In many states, evicting a resident, even an adult child, requires the intervention of the county sheriff's office with 30 days notice. That's why we set our son up in a rented room and paid the initial bills. He was no longer a resident in our home, so there was no need for legal intervention. We avoided the unpleasantness and bitterness that would have come with kicking him out.
 
Old 12-30-2010, 10:11 AM
 
47,525 posts, read 69,707,823 times
Reputation: 22474
Quote:
Originally Posted by Ulysses61 View Post
I don't care whether he's legally an adult or not, he's living under your roof. It's your house and your rules. If he sleeps over his GF's house when you forbid it, merely say to him, "You have 3 days to move your things over to her house. After that, the locks will be changed and you are no longer free to come and go here, though you can visit."

I would add that he's always free to return living to your house as long as he abides by your rules.

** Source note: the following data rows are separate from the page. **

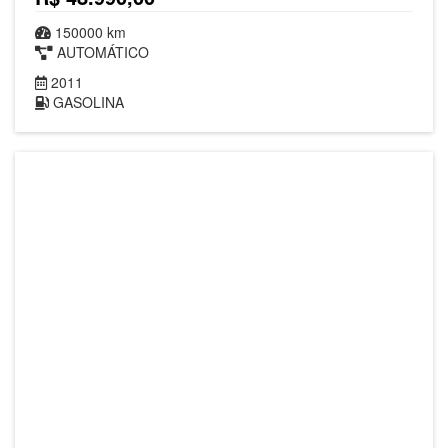
150000 km
AUTOMÁTICO
2011
GASOLINA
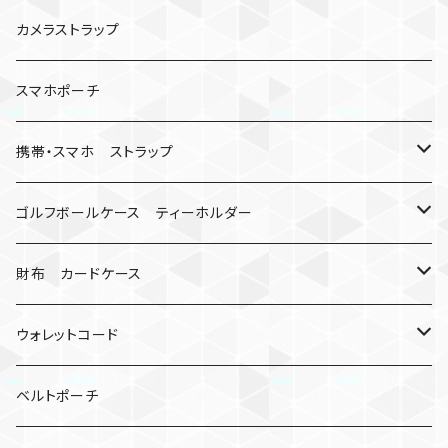
数珠
クボタン
腕時計
サバイバルツール
カメラストラップ
キーケース
アップルウォッチ
スマホポーチ
バックル
人形
携帯・スマホ ストラップ
マッドマックス
忍者
キャンプ道具
ネックストラップ・ショルダーストラップ
ゴルフボールケース ティーホルダー
シャックル
ミイラ
ナット
ハンドストラップ
ゴルフマーカー
財布 カードケース
ロボット
レザーマン
リングストラップ
ゴルフボールケース
コインケース
ウォレットコード
ビッグヘッド
マルチツール
ティーホルダー
チューブ
2カラー
ベルトポーチ
骸骨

Parents are way too permissive and allow their kids every privilege.

This isn't about restricting his sex life, which is none of your business. He's going to have sex with whomever he wishes, whenever he wishes. But not by disrespecting your rules. You're perfectly within your rights to not allow him to sleep with his GF in your house, or by spending all night over at her house.
Today no parent ever wants to be viewed as uncool and tell a child no to something. Kid wants an iPhone but parents can't afford it? Just go into debt, the kid *needs* to be cool, have unlimited text messaging. Girl tells her folks that a boy is pressuring her for sex and the parents haul he to the birth control clinic telling her she needs to think of her social life first, have sex, be popular.

Today kids make the rules, the parents seem very afraid that they won't have the coolest kid if they aren't the coolest parent. The word "no" is out.
 
Old 12-30-2010, 11:33 AM
 
Location: Wethersfield, CT
1,273 posts, read 4,161,038 times
Reputation: 907
I have an 18 year old who is a senior in high school. He tried to pull this BS about him being 18 and can do what he wants. My answer was as long as he's staying under my roof he most certainly can't do what he wants and that there are still rules. He can pack up and go live somewhere else if he doesn't like it.